■ Exercise details: Output every line of the records below as a JSON list of strings, one string per line, leaving out the blank lines and the pictures.

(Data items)
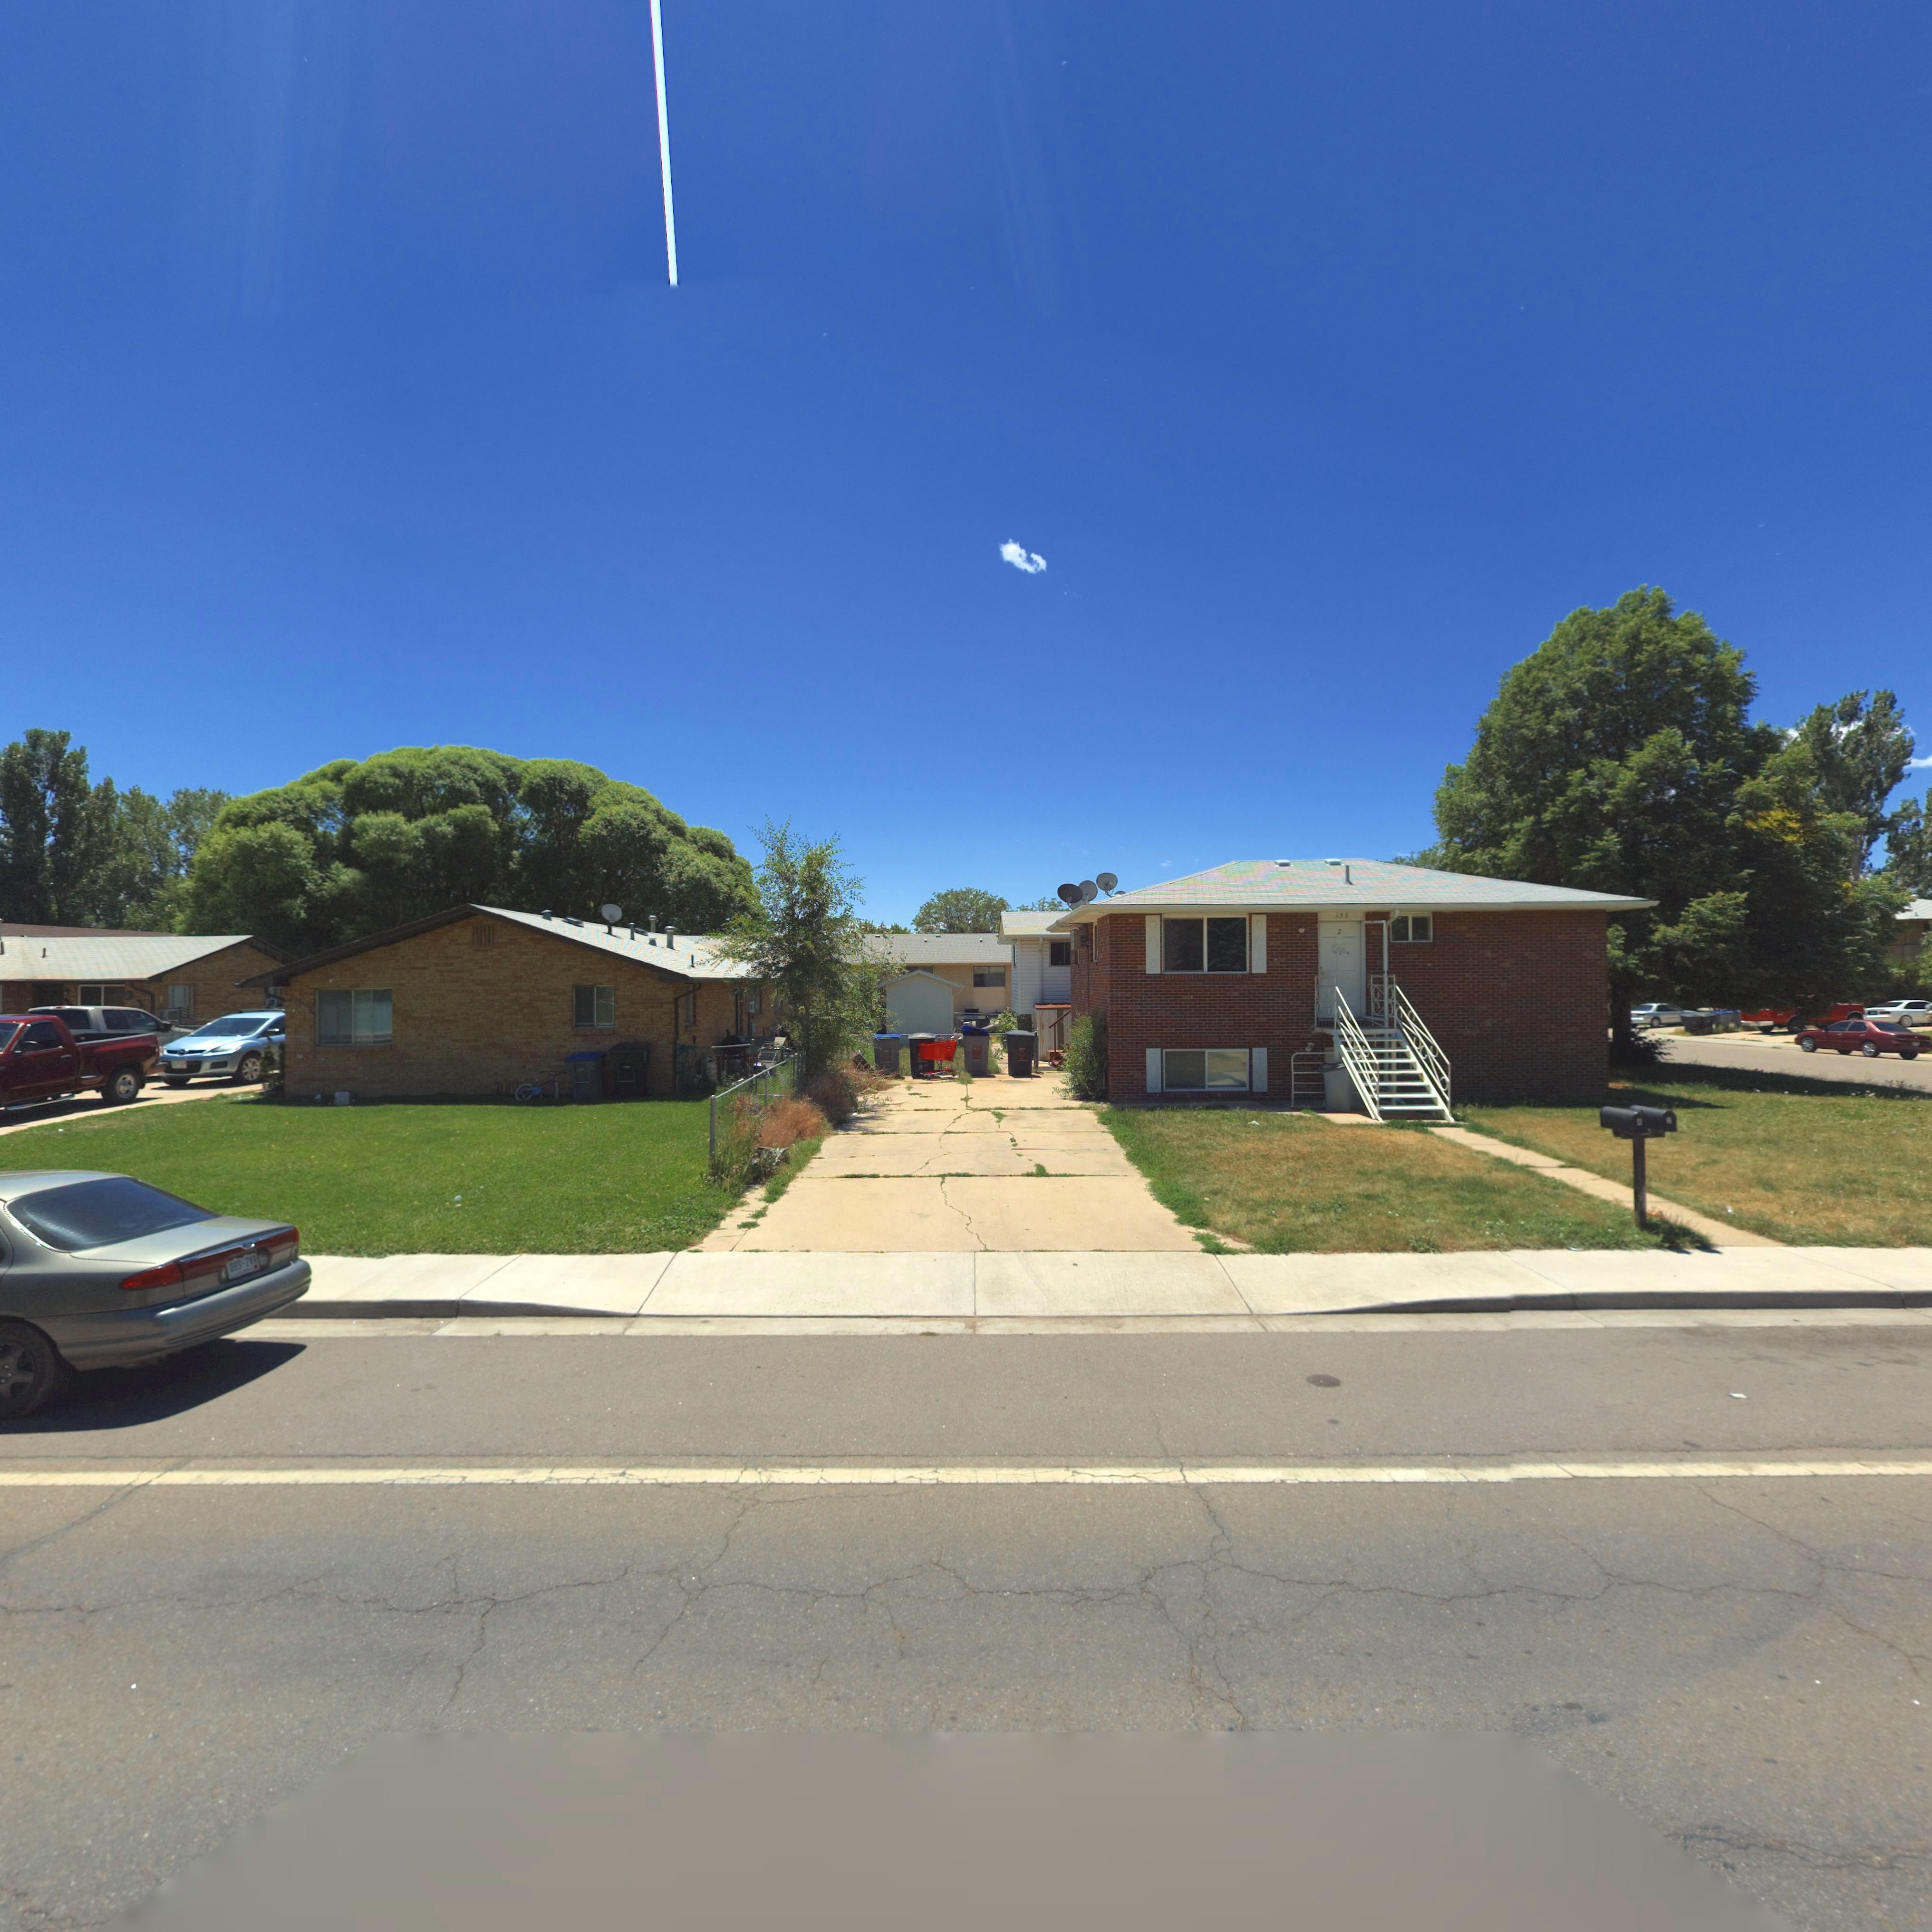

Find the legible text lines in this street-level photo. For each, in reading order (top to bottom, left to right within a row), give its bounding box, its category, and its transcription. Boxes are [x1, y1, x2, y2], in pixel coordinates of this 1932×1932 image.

[1336, 912, 1349, 918] StreetNumber: 153
[1337, 928, 1342, 934] StreetNumber: 2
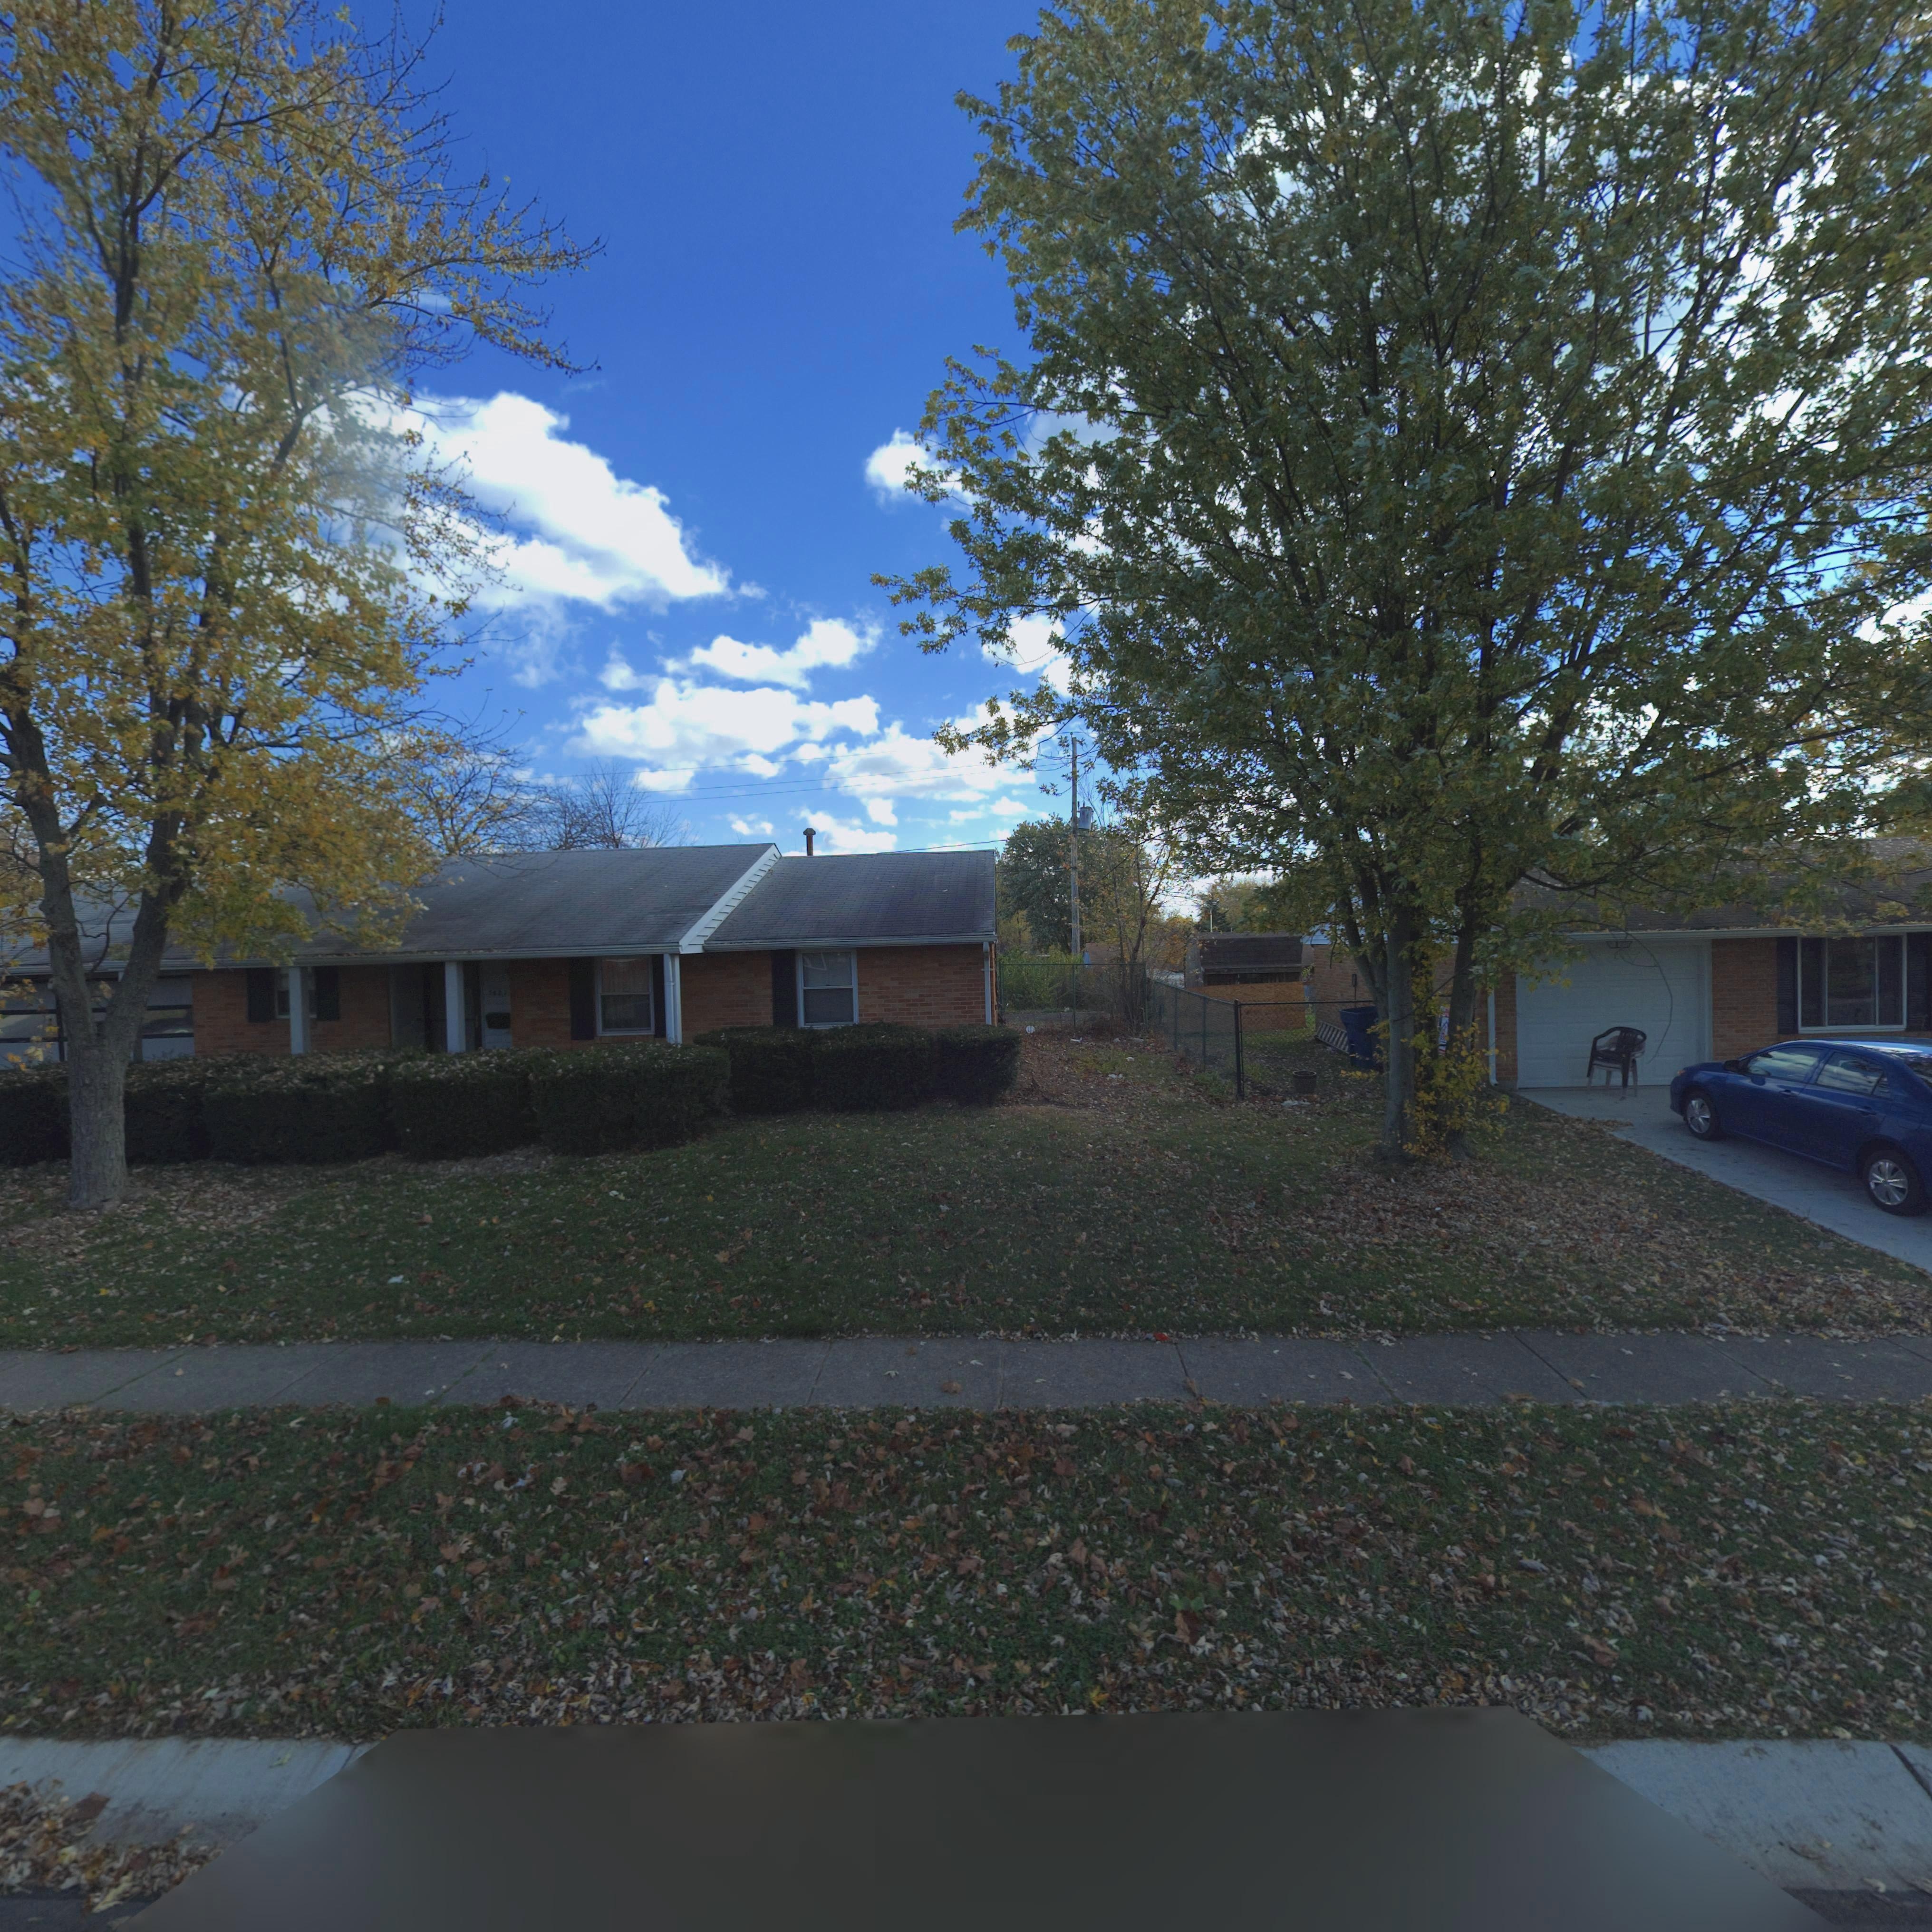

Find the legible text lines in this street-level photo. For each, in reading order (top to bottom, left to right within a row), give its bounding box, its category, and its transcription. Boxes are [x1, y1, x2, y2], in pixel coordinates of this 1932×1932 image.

[487, 989, 507, 996] StreetNumber: 7***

■ Exercise solution:
[
  "Find the legible text lines in this street-level photo. For each, in reading order (top to bottom, left to right within a row), give its bounding box, its category, and its transcription. Boxes are [x1, y1, x2, y2], in pixel coordinates of this 1932×1932 image.",
  "[1336, 912, 1349, 918] StreetNumber: 153",
  "[1337, 928, 1342, 934] StreetNumber: 2",
  "Find the legible text lines in this street-level photo. For each, in reading order (top to bottom, left to right within a row), give its bounding box, its category, and its transcription. Boxes are [x1, y1, x2, y2], in pixel coordinates of this 1932×1932 image.",
  "[487, 989, 507, 996] StreetNumber: 7***"
]